Petaluma's Adam Nizibian gets called for pass interference while defending against Casa's Makana Garrigan in the second quarter of the Egg Bowl on Friday. (Scott Manchester / For The PD)

“This is a game I’ll remember for the rest of my life,” said the Colorado-bound senior. “I could care less about my numbers. It’s the Egg Bowl. We have it.”

Casa Grande outlasted Petaluma, 22-7, in the 37th meeting of the crosstown rivals in a game that, for the most part, had Petaluma, now 1-6, playing Casa, now 5-1, even.

“The score didn’t seem 22-7 to me,” said Petaluma coach Rick Krist.

“You made it interesting,” I said.

“Yeah, and that seems to be the story of our season,” Krist replied.

Casa may be emerging as the SCL favorite, but it will walk away from this Egg Bowl knowing that there may never be more of a misleading record than the 1-6 that Petaluma possesses.

“We had our chance, and I know people didn’t give us much of a chance,” Krist said. “But my guys never quit.

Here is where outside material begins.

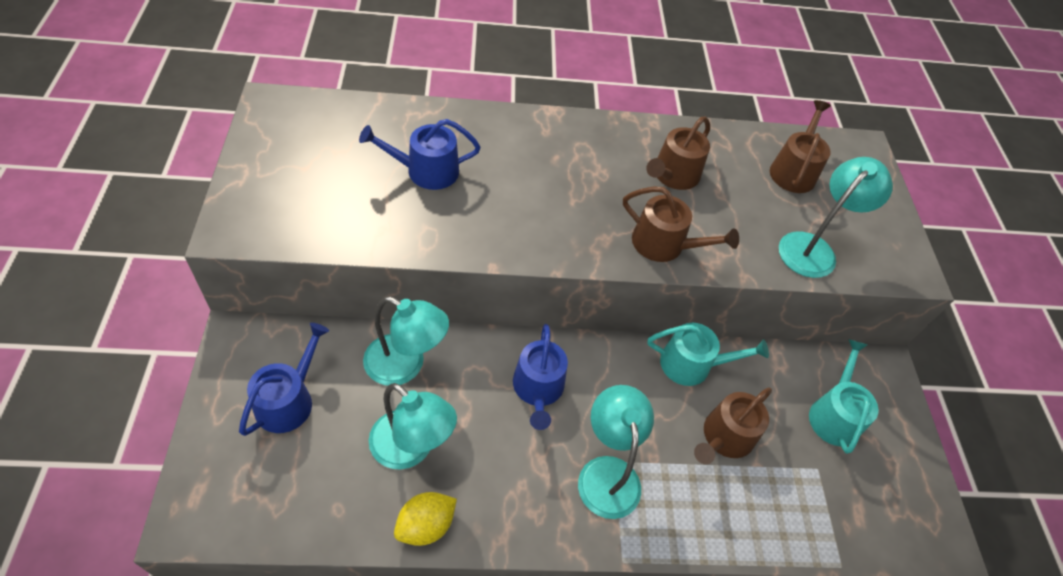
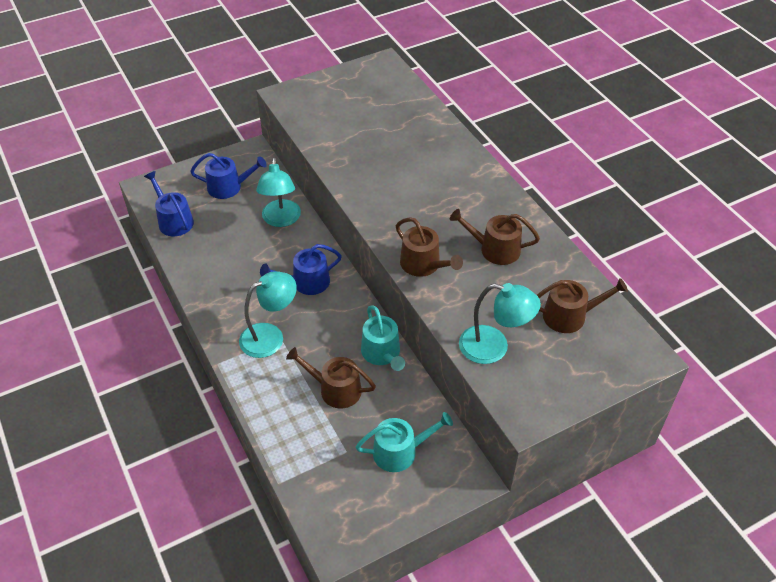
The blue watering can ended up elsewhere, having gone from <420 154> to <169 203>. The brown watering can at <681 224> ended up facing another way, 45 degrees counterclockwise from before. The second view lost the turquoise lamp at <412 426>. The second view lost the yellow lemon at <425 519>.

I am so proud of them. Just like what happened on the first play of the game.”

Casa’s Javonie Oden took the opening kickoff and returned it 85 yards to the Petaluma seven. Two incomplete passes later, Sherry found Makana Garrison in the end zone. Groan, that was the sound that came from the Petaluma grandstand. The rout was on.

No it wasn’t. It took 11 plays and 66 yards, but Petaluma’s Patrick Hodges stuffed it over from the eight and with 6:35 left in the first quarter, the game was tied and, more important, the Trojans had answered the Gauchos. That it was Petaluma’s only score of the game was more of a fact of frustration for Krist.

Petaluma reached Casa’s 24 in the second quarter, but Casa’s Anthony Poole intercepted Petaluma’s Spencer Neve. Petaluma reached the Casa 18 just before half, but the drive stalled.

Petaluma had a first and goal at the Casa 8 with four minutes left in the third quarter, but a stout Casa put together a memorable goal-line stand. Later in the third quarter, Petaluma had a first-and-10 at the Casa, courtesy of a partially blocked punt. Again the Gaucho defense held, and Patrick Rabbitt’s 35-yard field goal was wide right.

Yes, the Trojans had their chances. Casa Grande, to counter, had just enough. Sherry threw a nine-yard touchdown to Poole with 3:55 left before the half, that coming after a first-quarter Casa sack of Neve for a safety. Michael Lelmorini nailed the game shut with a three-yard run with 6:03 left in the game.

At the end of the game, Casa students rushed the field to cries of “Egg Bowl! Egg Bowl!” and no one felt the victory any more deeply than Casa coach Trent Herzog. The trophy was back on the east side of town after a two-year absence. And it literally meant the world to Herzog.

“I have such respect for the Petaluma program,” Herzog said, “that I’d rather go 1-9 with that one win over Petaluma than go 9-1 with that one loss to Petaluma. To me this is like Cal and Stanford, or like the old 49er-Rams rivalry. It means that much to me.”

And it means Casa is one step closer to a goal that might rival or even surpass winning the Egg Bowl.

“We want the NCS (North Coast Section),” Sherry said. “That’s our goal.”

And Friday night, the way Casa and Sherry would like to look at it, the NCS trophy would make a nice bookend with the Egg Bowl one. Winning is framed by perspective, and Casa’s players beating the Petaluma players, the ones that had played together on the same team in youth football here, offers a clear perspective. Nothing is as satisfying as beating your friends.